Closed alvations closed 8 months ago

alvations commented 8 months ago

Thank you for sharing the ALMA / ALMA-R models and fine-tuning scripts!

Hypothetically, if we want to replicate the ALMA experiments by training it from scratch, how can we do it?

We have some questions on how we can train an ALMA model from scratch: 1) Which monolingual datasets were used to train the original ALMA model? 2) Which bitext datasets were used LORA fine-tuning? 3) Were any of the previous WMT datasets used in the released ALMA / ALMA-R models? esp. dev/test sets 4) When we use mono_ft.sh, the default is model is set to AutoModelForCausalLM.from_pretrained('meta-llama/Llama-2-7b-hf').
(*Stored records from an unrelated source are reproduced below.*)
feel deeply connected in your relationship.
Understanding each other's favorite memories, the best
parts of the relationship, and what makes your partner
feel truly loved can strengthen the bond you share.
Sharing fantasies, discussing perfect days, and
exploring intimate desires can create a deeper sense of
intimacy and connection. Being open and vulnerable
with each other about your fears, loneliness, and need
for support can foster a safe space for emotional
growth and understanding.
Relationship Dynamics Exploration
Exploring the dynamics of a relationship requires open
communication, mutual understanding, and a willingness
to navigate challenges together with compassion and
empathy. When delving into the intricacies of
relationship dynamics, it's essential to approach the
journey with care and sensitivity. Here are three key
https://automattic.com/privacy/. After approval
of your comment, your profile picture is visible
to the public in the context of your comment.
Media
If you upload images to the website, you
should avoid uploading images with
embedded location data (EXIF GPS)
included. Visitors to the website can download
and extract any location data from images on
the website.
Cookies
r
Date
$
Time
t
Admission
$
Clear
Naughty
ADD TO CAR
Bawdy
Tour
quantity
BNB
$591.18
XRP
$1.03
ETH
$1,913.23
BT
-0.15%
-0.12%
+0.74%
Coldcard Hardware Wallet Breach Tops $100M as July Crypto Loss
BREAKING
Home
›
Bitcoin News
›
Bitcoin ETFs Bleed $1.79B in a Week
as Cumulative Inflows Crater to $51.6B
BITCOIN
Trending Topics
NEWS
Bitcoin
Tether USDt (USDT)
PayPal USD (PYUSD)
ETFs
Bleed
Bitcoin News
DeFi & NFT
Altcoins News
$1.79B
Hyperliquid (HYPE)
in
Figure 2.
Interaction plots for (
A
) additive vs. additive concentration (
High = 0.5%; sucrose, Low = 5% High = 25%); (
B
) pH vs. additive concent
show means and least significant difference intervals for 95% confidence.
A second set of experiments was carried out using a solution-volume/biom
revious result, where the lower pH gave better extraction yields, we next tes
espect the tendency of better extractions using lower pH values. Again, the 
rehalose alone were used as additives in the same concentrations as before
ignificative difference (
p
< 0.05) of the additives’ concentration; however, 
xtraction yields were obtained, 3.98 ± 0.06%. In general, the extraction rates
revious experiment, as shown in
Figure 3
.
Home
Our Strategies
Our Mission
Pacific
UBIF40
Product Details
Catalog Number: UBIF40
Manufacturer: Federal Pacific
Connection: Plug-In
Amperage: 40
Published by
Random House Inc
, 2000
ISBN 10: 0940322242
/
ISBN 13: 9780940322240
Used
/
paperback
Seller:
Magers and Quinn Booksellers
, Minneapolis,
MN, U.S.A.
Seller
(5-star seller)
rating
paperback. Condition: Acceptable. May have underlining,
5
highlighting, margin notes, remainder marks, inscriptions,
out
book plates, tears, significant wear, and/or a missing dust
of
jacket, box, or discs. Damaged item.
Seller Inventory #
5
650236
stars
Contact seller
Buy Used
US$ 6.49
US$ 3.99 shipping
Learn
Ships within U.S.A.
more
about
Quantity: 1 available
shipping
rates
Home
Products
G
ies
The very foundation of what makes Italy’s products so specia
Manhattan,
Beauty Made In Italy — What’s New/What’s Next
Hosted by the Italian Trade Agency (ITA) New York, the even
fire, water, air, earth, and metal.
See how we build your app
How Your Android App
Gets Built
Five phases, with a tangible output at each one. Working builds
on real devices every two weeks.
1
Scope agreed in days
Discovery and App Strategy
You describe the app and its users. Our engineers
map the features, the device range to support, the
In that case, if we were to train a ALMA from scratch, we'll don't really have to change anything in mono_ft.sh other than the data from question (1), is that correct? 5) And if we want to totally train even the base llama model from scratch, we'll have to do something like https://discuss.huggingface.co/t/how-does-one-reinitialize-the-weights-of-a-hugging-face-llama-v2-model-the-official-way-as-the-original-model/62547, is that right?
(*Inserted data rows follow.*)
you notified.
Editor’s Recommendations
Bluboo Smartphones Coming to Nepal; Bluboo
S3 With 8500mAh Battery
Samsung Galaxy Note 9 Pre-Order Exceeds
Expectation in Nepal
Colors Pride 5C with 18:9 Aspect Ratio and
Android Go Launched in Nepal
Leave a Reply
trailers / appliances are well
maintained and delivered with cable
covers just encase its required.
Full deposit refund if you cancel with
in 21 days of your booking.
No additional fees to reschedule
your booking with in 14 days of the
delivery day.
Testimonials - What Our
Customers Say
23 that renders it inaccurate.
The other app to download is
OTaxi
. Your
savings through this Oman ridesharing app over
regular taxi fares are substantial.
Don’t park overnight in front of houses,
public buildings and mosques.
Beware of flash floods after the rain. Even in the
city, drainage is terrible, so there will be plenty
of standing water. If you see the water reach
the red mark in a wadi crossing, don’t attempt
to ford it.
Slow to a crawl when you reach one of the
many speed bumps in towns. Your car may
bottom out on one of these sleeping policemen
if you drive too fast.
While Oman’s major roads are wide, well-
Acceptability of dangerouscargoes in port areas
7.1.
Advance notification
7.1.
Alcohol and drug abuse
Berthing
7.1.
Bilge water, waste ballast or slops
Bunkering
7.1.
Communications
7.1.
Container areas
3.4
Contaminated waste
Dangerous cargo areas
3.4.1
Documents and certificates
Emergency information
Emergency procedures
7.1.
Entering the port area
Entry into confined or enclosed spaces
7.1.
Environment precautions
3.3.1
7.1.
Thank you in advance for the answers!

fe1ixxu commented 8 months ago

Hi, Thanks for your interest and sorry about the delayed response.
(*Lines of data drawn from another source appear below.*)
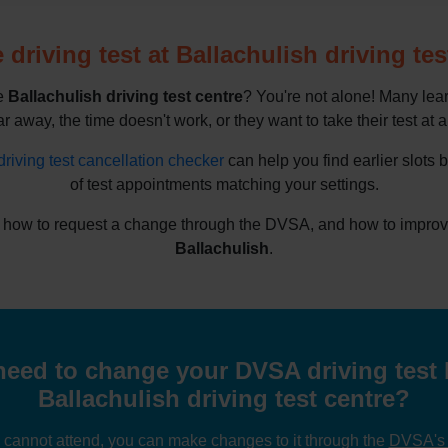
driving test at Ballachulish driving tes
he
Ballachulish driving test centre
? You're not alone! Many lea
ar away, the time doesn't work, or they want to take their test at a
driving test cancellation checker
can help you find earlier slots 
of test appointments matching your settings.
 how to request a change through the DVSA, and how to improve y
Ballachulish
.
eed to change your DVSA driving test 
Ballachulish driving test centre?
u cannot attend, you can make changes to it through the
DVSA's o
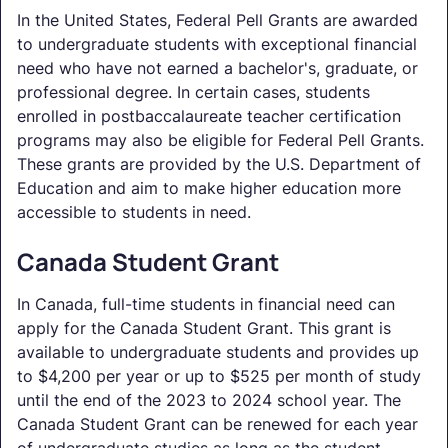
In the United States, Federal Pell Grants are awarded
to undergraduate students with exceptional financial
need who have not earned a bachelor's, graduate, or
professional degree. In certain cases, students
enrolled in postbaccalaureate teacher certification
programs may also be eligible for Federal Pell Grants.
These grants are provided by the U.S. Department of
Education and aim to make higher education more
accessible to students in need.
Canada Student Grant
In Canada, full-time students in financial need can
apply for the Canada Student Grant. This grant is
available to undergraduate students and provides up
to $4,200 per year or up to $525 per month of study
until the end of the 2023 to 2024 school year. The
Canada Student Grant can be renewed for each year
of undergraduate studies as long as the student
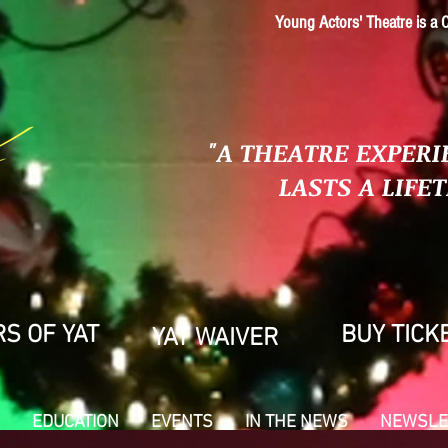
Young Actors' Theatre is a C
"A THEATRE EXPERI
LASTS A LIFE
S OF YAT
BUY TICK
YAT WAIVER
EDUCATION
EVENTS
IN THE NEWS
NEWSLE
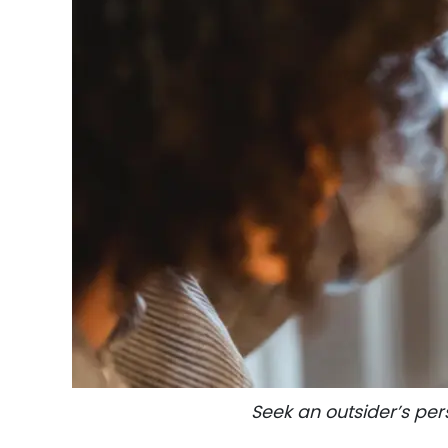
Gift
Sending
IMBRA
Request
Fiancee
Visa
Kit
Media
&
Client
Testimonials
Tour
Seek an outsider’s per
Videos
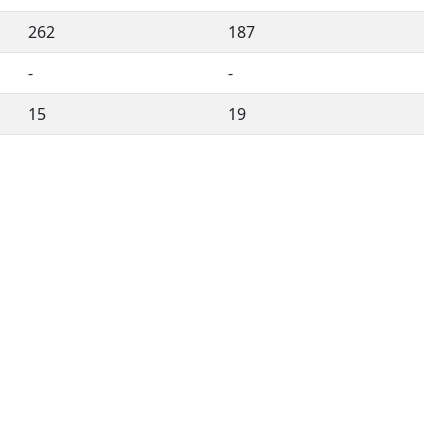
262
187
-
-
15
19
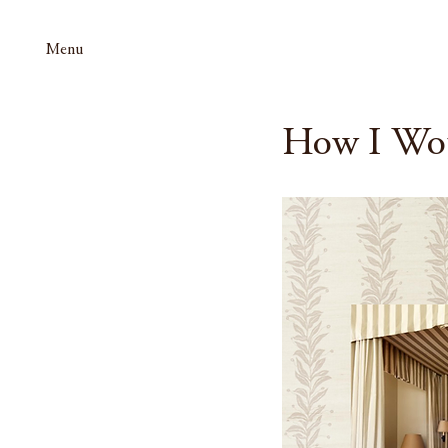
Menu
How I Wo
  1. The monolingual used is OSCAR data, as shown in here.
  2. They are located here
  3. The bitext data used by ALMA for training is WMT'17-20 test data + Flores200 dev+test data
  4. If you want to train a new ALMA from scratch, you do not need to change anything in mono_ft.sh
  5. I am not sure, but the simplest way is to run AutoModelForCausalLM.from_config(config) https://github.com/fe1ixxu/ALMA/blob/b92304c6548b7d0af0cdadca9d63c07c70d19cd5/utils/utils.py#L364
alvations commented 8 months ago

Thank you for the clarification!!